Warren Shoulberg PUBLISHER/EDITORIAL DIRECTORWarren Shoulberg PUBLISHER/EDITORIAL DIRECTOR
YOU KNOW A LL ABOUT El Niño and La Niña and all the other weather patterns out there that seem to wreck havoc with the climate.
     Well, perhaps you are less familiar with another climatic occurrence we've seen an awful lot of over the past few years: El NoNo.
     Never heard of it? Sure you have. In fact, depending on your place on the product food chain of the home business, you've been a prime cause of it or a suffering victim ... maybe even both.
     Just like El Niño and El Niña, the El NoNo weather pattern has been defined by one prevailing wind characteristic: When a price increase is discussed, it is blown away - quickly and decisively.
     But unlike its namesake climatologic partners, El NoNo has not lasted a scant year or two and then moved on to some other weather zone. It has been lumbering over the home business for the better part of a decade. Probably longer.
     It's been at least that long since the industry has had any real discussions about raising prices. In fact, with Asian imports looming ever larger, product de-specing running amok at a frightening pace and the basic laws of supply and demand coming into play, prices have largely gone down, not up.
     If you ever thought a home textiles product price was too high, all you had to do was wait a minute and a new, lower one would be coming right along.
     The length and depth of all of this has produced an entire generation of retail buyers and merchandising staffs that has never been approached with higher prices, much less had to implement them.
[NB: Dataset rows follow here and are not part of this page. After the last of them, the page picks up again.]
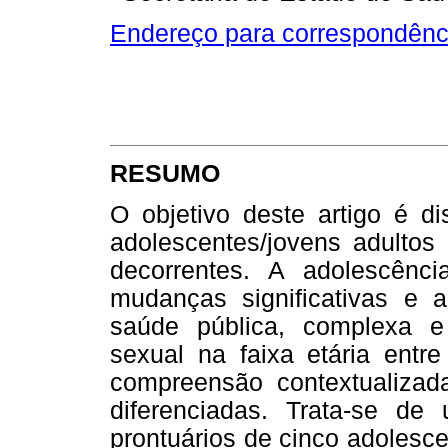
Endereço para correspondênc
RESUMO
O objetivo deste artigo é di
adolescentes/jovens adultos 
decorrentes. A adolescên
mudanças significativas e
saúde pública, complexa e
sexual na faixa etária entr
compreensão contextualizada
diferenciadas. Trata-se d
prontuários de cinco adolesc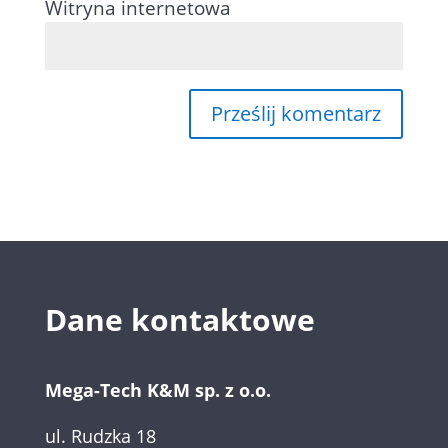
Witryna internetowa
Dane kontaktowe
Mega-Tech K&M sp. z o.o.
ul. Rudzka 18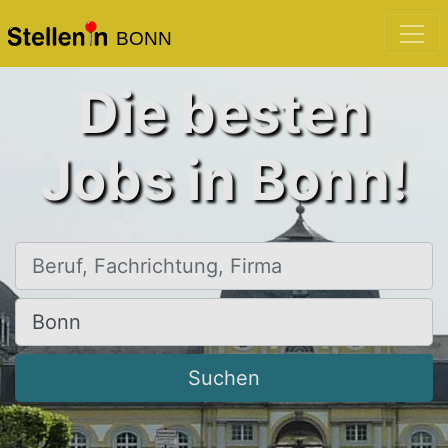
BONN
Die besten
Jobs in Bonn!
Beruf, Fachrichtung, Firma
Ort, Stadt
Suchen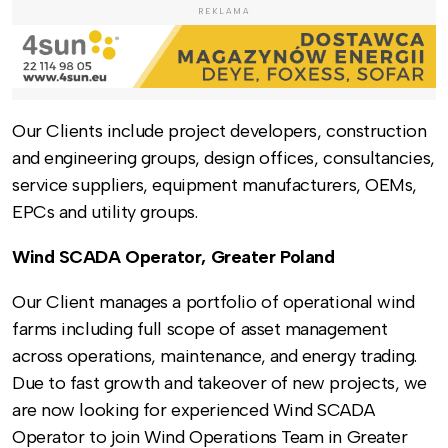
REKLAMA
Our Clients include project developers, construction
and engineering groups, design offices, consultancies,
service suppliers, equipment manufacturers, OEMs,
EPCs and utility groups.
Wind SCADA Operator, Greater Poland
Our Client manages a portfolio of operational wind
farms including full scope of asset management
across operations, maintenance, and energy trading.
Due to fast growth and takeover of new projects, we
are now looking for experienced Wind SCADA
Operator to join Wind Operations Team in Greater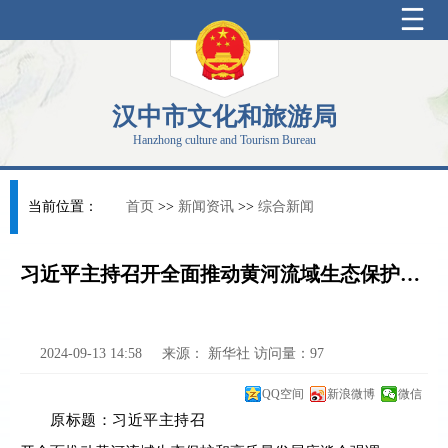
汉中市文化和旅游局
Hanzhong culture and Tourism Bureau
当前位置：
首页
>>
新闻资讯
>>
综合新闻
习近平主持召开全面推动黄河流域生态保护和高质量发展座谈会
2024-09-13 14:58
来源：
新华社
访问量：
97
QQ空间
新浪微博
微信
原标题：习近平主持召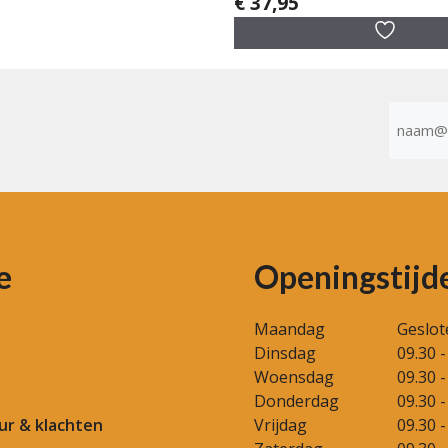
€
37,95
0
v
a
n
5
E-
mailad
(Vereist)
e
Openingstijd
Maandag
Geslot
Dinsdag
09.30 -
Woensdag
09.30 -
Donderdag
09.30 -
our & klachten
Vrijdag
09.30 -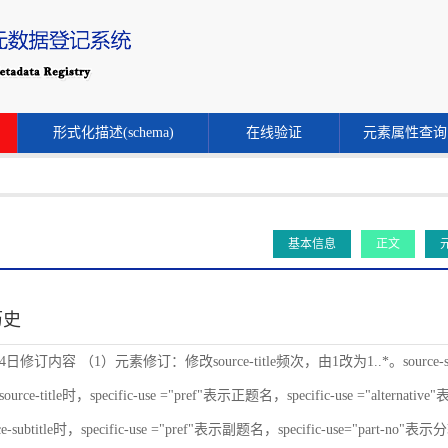
形式化描述(schema)
在线验证
元素属性查询
基本信息
正文
历史
24日修订内容 （1）元素修订：修改source-title频次，由1改为1..*。source-s
ce-title时，specific-use ="pref"表示正题名，specific-use ="alternat
-subtitle时，specific-use ="pref"表示副题名，specific-use="part-no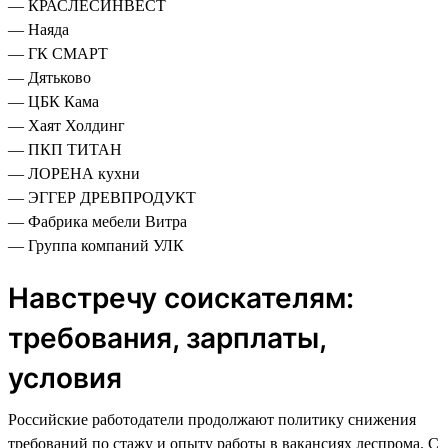
— КРАСЛЕСИНВЕСТ
— Наяда
— ГК СМАРТ
— Дятьково
— ЦБК Кама
— Хаят Холдинг
— ПКП ТИТАН
— ЛОРЕНА кухни
— ЭГГЕР ДРЕВПРОДУКТ
— Фабрика мебели Витра
— Группа компаний УЛК
Навстречу соискателям:
требования, зарплаты,
условия
Российские работодатели продолжают политику снижения
требований по стажу и опыту работы в вакансиях леспрома. С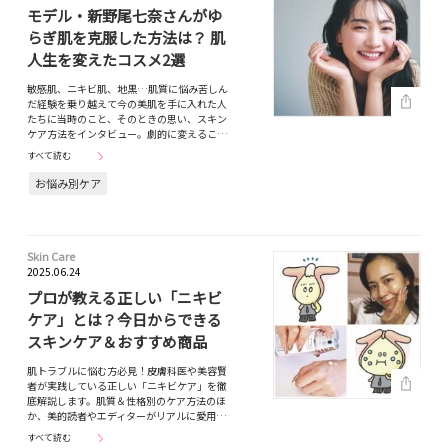
モデル・新野尾七奈さんがゆ
らぎ肌を克服した方法は？ 肌
人生を変えたコスメ2選
敏感肌、ニキビ肌、地黒…肌質に悩み苦しん
だ経験を乗り越えて今の美肌を手に入れた人
たちに当時のこと、そのときの思い、スキン
ケア方法をインタビュー。劇的に変えるこ…
すべて読む
お悩み別ケア
Skin Care
2025.06.24
プロが教える正しい「ニキビ
ケア」とは？今日からできる
スキンケア＆おすすめ商品
肌トラブルに悩む方必見！皮膚科医や美容賢
者が実践している正しい「ニキビケア」を徹
底解説します。肌質＆性格別のケア方法のほ
か、美的読者やエディターがリアルに愛用…
すべて読む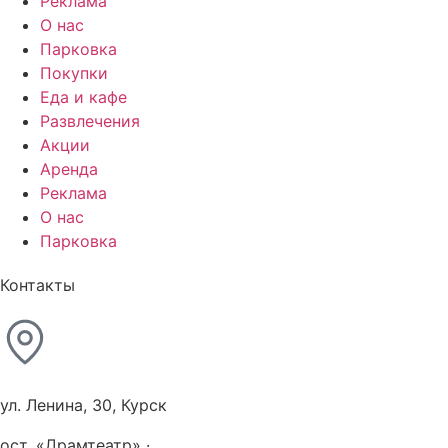
Реклама
О нас
Парковка
Покупки
Еда и кафе
Развлечения
Акции
Аренда
Реклама
О нас
Парковка
Контакты
ул. Ленина, 30, Курск
ост. «Драмтеатр» ·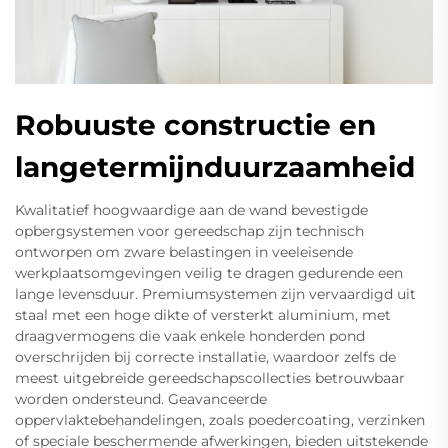
Robuuste constructie en
langetermijnduurzaamheid
Kwalitatief hoogwaardige aan de wand bevestigde
opbergsystemen voor gereedschap zijn technisch
ontworpen om zware belastingen in veeleisende
werkplaatsomgevingen veilig te dragen gedurende een
lange levensduur. Premiumsystemen zijn vervaardigd uit
staal met een hoge dikte of versterkt aluminium, met
draagvermogens die vaak enkele honderden pond
overschrijden bij correcte installatie, waardoor zelfs de
meest uitgebreide gereedschapscollecties betrouwbaar
worden ondersteund. Geavanceerde
oppervlaktebehandelingen, zoals poedercoating, verzinken
of speciale beschermende afwerkingen, bieden uitstekende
This generation is affectionately known as Generation No.
     Generation No operating in a climate dominated by El NoNo produced a decade-long perfect storm of resistance to the very idea of increased prices. And to be fair, this is not unique to the home textiles industry: Most consumer products cost less than they did ten years ago.
     But the winds are clearly shifting. The sheets have hit the fan and the climate patterns are changing. OK, enough metaphors: All of this textiles stuff is going to cost more.
     At the most recent market in New York, there were real legitimate discussions about price increases. Not about if, but about how much.
     So, what's the forecast for the coming business climate? (Yes, back to the weather wordplay.) Frankly, predicting how this all turns out is likely to be about as accurate as the guy on the TV weather report. There are just too many variables and not enough historical data to make totally believable statements.
     That's a big part of the problem. Neither the retailer nor the consumer has had to deal with any of this for so very long that they are simply not prepared. Back in the days when there were annual price increases, you could just go back and say, well, this is how we did it last time, we'll just do the same thing this time.
     For sure, everyone will be watching the leaders to see how they handle things. Walmart, despite its recent merchandising meanderings, remains the poster child for pricing and it sets the floor in the marketplace. Further up the ladder, Kohl's and Macy's are the ones to watch.
     As they get their pricing patterns established, the others will fall into place and it's going to be fascinating to see how all those patterns play out.
     Which of course practically begs the question: Do you need to be a weatherman to know which way the pricing winds blow?